Print exactly the lines below between the line holding "מיוחדים שניתן לשתף" and the line holding "בממשקים נבחרים: כמו ממשקים למועמדים או", inclusive, and nothing more.

####

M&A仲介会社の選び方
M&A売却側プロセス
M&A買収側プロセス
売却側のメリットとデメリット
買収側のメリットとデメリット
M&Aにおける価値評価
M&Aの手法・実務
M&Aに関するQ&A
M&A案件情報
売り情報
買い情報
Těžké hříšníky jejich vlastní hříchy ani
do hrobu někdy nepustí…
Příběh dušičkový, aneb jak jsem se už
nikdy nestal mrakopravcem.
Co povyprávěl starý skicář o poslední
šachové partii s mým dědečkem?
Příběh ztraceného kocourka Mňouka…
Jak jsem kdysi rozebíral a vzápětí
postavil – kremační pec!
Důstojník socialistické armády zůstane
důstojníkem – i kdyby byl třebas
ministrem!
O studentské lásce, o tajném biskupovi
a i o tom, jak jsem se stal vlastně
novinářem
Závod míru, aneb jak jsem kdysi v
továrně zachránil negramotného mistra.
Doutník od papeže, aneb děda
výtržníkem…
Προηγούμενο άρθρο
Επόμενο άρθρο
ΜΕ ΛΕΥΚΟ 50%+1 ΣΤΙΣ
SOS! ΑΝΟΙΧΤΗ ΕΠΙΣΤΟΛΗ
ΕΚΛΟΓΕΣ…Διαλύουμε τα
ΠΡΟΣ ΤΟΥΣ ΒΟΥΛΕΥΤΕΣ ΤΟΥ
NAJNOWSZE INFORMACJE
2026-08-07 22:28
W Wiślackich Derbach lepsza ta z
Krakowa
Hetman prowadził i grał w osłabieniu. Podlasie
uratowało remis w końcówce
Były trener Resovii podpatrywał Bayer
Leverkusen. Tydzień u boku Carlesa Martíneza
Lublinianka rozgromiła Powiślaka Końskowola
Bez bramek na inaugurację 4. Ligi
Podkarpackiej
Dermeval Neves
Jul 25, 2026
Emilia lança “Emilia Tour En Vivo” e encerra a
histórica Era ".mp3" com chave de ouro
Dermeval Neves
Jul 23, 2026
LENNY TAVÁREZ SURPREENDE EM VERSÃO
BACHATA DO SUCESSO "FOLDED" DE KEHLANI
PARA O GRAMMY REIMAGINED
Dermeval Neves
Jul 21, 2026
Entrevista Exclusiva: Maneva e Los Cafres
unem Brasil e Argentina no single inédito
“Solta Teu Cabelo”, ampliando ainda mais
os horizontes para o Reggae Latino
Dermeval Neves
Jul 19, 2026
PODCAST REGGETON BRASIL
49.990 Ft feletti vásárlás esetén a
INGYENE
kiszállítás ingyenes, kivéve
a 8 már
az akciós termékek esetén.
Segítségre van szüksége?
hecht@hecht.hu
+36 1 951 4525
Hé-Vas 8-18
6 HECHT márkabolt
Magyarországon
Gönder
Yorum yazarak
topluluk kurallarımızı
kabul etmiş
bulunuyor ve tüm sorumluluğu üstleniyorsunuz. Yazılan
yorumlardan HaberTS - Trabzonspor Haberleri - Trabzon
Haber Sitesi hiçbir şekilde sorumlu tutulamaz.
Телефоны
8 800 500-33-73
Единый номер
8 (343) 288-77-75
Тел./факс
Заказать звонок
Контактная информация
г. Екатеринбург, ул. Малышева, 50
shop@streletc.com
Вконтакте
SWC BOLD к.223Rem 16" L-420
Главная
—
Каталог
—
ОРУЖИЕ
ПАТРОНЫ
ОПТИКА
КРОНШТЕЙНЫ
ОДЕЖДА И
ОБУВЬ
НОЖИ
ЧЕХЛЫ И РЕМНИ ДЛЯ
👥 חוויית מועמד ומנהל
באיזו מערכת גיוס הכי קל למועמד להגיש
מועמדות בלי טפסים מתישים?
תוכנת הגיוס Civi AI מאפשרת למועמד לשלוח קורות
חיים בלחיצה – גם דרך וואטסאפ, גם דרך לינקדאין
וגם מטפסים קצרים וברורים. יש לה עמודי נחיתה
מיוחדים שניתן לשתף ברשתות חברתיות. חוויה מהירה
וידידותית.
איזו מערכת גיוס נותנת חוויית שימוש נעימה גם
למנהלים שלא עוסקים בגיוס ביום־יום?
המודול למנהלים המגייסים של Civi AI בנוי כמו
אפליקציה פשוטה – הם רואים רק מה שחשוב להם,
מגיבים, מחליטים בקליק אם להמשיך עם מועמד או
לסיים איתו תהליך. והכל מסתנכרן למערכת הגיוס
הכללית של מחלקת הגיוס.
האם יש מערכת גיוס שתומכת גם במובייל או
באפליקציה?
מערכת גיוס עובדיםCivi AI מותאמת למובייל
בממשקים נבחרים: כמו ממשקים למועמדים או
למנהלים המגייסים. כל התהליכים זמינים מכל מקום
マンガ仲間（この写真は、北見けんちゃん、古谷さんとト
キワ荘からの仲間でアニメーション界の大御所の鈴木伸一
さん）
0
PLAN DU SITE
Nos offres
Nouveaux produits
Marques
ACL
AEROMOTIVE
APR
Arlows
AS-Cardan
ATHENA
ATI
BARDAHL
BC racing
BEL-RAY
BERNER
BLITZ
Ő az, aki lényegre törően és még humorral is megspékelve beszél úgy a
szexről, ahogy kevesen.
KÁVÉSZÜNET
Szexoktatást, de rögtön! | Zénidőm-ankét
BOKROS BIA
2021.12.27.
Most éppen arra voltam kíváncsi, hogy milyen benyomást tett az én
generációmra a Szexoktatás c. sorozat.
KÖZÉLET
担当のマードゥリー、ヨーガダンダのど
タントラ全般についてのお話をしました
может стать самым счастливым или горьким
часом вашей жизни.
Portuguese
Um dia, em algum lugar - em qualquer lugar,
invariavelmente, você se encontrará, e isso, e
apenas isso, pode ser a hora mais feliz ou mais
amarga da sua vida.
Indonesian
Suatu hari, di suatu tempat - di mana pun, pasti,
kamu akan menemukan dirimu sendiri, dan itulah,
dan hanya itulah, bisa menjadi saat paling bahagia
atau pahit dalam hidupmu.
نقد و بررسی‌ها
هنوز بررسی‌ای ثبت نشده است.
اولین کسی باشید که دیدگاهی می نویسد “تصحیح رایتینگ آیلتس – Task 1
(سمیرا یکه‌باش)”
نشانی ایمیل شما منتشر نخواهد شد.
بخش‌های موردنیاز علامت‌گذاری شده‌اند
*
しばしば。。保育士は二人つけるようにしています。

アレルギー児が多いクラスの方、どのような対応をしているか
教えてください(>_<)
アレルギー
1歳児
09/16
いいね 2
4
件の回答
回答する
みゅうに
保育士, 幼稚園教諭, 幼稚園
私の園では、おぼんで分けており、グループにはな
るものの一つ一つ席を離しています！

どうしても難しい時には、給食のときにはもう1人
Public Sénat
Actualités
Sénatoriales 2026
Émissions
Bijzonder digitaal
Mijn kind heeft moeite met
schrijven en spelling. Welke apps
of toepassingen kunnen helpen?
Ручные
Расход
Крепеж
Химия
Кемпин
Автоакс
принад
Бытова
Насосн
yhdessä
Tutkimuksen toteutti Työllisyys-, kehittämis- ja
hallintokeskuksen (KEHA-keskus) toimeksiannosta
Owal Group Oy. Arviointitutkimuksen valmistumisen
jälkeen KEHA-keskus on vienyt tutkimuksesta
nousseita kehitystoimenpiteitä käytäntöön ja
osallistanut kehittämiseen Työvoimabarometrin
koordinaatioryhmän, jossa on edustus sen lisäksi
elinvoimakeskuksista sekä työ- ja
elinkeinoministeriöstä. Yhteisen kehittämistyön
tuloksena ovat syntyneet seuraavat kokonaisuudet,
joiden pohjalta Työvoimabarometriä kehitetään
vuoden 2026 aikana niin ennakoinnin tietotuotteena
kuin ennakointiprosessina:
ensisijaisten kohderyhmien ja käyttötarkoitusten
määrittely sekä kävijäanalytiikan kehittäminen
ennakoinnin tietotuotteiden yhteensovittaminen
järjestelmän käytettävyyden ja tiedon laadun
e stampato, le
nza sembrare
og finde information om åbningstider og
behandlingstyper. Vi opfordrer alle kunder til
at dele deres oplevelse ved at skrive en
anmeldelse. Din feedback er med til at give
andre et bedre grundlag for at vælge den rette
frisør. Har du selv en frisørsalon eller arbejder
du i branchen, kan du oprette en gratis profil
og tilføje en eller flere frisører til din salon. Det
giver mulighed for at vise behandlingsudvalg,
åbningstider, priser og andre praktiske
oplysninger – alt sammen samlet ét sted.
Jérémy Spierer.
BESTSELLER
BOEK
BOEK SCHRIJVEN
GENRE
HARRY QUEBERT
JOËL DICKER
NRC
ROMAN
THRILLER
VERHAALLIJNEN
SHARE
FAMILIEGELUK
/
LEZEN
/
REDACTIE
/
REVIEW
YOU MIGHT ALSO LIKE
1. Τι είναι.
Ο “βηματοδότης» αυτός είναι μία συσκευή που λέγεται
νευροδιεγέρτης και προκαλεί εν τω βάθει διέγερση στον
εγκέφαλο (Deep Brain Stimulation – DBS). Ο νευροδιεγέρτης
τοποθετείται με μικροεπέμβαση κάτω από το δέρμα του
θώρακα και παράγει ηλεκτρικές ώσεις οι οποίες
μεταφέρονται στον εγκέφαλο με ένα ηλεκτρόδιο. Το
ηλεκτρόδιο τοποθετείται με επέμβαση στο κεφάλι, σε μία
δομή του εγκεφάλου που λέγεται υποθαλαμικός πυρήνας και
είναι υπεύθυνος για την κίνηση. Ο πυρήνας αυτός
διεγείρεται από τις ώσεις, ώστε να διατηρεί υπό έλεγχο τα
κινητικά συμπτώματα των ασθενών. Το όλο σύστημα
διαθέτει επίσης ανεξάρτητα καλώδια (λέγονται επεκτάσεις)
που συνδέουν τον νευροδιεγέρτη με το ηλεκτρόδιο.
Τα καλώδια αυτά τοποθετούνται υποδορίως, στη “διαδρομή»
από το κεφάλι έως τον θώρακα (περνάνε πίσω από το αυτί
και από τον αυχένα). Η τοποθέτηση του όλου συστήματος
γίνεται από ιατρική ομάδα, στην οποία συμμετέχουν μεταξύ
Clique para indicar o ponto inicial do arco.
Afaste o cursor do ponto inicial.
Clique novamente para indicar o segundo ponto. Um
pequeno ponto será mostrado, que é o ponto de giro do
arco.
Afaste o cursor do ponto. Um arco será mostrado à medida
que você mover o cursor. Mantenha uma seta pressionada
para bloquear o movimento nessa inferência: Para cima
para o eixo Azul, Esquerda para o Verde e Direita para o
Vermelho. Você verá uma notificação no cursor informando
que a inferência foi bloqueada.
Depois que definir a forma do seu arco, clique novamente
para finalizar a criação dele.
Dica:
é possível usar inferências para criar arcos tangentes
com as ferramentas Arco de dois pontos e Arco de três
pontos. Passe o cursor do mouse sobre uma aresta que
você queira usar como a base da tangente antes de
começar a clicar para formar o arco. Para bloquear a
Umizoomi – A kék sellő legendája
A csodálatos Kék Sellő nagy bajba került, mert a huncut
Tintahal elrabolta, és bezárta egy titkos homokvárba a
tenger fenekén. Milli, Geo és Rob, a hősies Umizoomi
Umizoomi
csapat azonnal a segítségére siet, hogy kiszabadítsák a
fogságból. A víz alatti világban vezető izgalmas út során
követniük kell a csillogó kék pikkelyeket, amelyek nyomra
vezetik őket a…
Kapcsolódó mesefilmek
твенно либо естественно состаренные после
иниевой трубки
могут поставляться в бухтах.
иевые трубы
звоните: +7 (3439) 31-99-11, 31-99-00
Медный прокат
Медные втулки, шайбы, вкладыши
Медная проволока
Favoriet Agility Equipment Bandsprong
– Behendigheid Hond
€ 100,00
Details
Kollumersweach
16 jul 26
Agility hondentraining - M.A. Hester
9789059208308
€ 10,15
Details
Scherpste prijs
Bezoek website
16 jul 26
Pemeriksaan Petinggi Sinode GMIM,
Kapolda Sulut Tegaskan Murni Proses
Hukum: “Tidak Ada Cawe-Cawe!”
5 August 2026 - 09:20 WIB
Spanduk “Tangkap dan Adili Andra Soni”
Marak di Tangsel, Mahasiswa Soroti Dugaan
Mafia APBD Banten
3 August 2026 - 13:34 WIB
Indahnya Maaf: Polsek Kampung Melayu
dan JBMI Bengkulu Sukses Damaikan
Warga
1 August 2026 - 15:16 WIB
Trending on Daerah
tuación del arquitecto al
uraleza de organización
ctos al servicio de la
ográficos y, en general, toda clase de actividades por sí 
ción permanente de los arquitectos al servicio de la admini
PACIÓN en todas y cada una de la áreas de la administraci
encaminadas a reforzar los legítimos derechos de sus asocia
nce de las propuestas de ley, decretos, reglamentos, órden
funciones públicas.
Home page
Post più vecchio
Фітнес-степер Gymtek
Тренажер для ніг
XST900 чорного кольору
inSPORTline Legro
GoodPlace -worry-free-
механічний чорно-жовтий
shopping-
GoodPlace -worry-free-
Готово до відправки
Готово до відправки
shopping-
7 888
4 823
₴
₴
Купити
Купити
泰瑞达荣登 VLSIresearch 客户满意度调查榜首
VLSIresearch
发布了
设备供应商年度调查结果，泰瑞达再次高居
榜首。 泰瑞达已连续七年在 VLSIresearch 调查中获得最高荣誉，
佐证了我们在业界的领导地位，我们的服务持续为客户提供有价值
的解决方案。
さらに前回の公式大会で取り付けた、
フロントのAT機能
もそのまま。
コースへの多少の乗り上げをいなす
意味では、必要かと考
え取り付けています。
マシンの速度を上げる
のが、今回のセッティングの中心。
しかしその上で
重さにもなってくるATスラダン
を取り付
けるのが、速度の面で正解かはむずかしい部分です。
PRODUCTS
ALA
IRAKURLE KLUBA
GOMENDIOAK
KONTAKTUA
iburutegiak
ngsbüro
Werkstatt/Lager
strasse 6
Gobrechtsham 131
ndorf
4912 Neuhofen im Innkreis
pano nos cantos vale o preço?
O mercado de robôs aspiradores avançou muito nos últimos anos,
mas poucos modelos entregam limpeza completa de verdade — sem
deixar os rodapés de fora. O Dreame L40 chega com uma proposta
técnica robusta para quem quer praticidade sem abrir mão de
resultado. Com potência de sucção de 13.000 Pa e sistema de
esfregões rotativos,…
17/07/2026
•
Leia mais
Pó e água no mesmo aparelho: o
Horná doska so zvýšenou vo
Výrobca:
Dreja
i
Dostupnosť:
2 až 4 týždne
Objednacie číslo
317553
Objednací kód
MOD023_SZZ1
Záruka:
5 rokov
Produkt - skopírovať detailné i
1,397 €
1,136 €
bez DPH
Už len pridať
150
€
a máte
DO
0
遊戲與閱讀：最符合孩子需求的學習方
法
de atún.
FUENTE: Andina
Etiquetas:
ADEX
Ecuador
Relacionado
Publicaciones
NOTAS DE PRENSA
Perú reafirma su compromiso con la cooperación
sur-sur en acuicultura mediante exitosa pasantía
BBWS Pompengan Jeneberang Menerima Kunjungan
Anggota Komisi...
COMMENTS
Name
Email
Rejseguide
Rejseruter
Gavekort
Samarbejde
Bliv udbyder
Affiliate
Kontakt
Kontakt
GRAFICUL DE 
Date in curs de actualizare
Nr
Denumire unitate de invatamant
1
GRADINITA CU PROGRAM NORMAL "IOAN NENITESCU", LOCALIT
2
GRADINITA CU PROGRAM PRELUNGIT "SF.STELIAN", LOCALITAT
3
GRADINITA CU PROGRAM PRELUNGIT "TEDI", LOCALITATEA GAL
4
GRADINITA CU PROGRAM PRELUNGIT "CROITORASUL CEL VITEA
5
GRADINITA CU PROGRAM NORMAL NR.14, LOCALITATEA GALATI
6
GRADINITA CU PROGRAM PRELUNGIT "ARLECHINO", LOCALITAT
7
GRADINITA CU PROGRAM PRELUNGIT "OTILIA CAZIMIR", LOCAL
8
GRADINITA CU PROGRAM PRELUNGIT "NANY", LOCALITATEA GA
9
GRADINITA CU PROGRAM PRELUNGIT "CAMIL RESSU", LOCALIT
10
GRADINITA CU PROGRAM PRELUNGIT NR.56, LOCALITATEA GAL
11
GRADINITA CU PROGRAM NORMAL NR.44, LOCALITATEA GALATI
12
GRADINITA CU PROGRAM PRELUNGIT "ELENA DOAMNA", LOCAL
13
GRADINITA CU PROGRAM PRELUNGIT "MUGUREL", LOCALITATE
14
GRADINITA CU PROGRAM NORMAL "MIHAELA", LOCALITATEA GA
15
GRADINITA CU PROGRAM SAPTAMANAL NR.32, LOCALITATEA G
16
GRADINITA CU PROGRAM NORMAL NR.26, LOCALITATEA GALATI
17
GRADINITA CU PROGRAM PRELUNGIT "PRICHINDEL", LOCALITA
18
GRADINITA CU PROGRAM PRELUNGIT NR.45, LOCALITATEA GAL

####

## RESULT OF THE TASK
מיוחדים שניתן לשתף ברשתות חברתיות. חוויה מהירה
וידידותית.
איזו מערכת גיוס נותנת חוויית שימוש נעימה גם
למנהלים שלא עוסקים בגיוס ביום־יום?
המודול למנהלים המגייסים של Civi AI בנוי כמו
אפליקציה פשוטה – הם רואים רק מה שחשוב להם,
מגיבים, מחליטים בקליק אם להמשיך עם מועמד או
לסיים איתו תהליך. והכל מסתנכרן למערכת הגיוס
הכללית של מחלקת הגיוס.
האם יש מערכת גיוס שתומכת גם במובייל או
באפליקציה?
מערכת גיוס עובדיםCivi AI מותאמת למובייל
בממשקים נבחרים: כמו ממשקים למועמדים או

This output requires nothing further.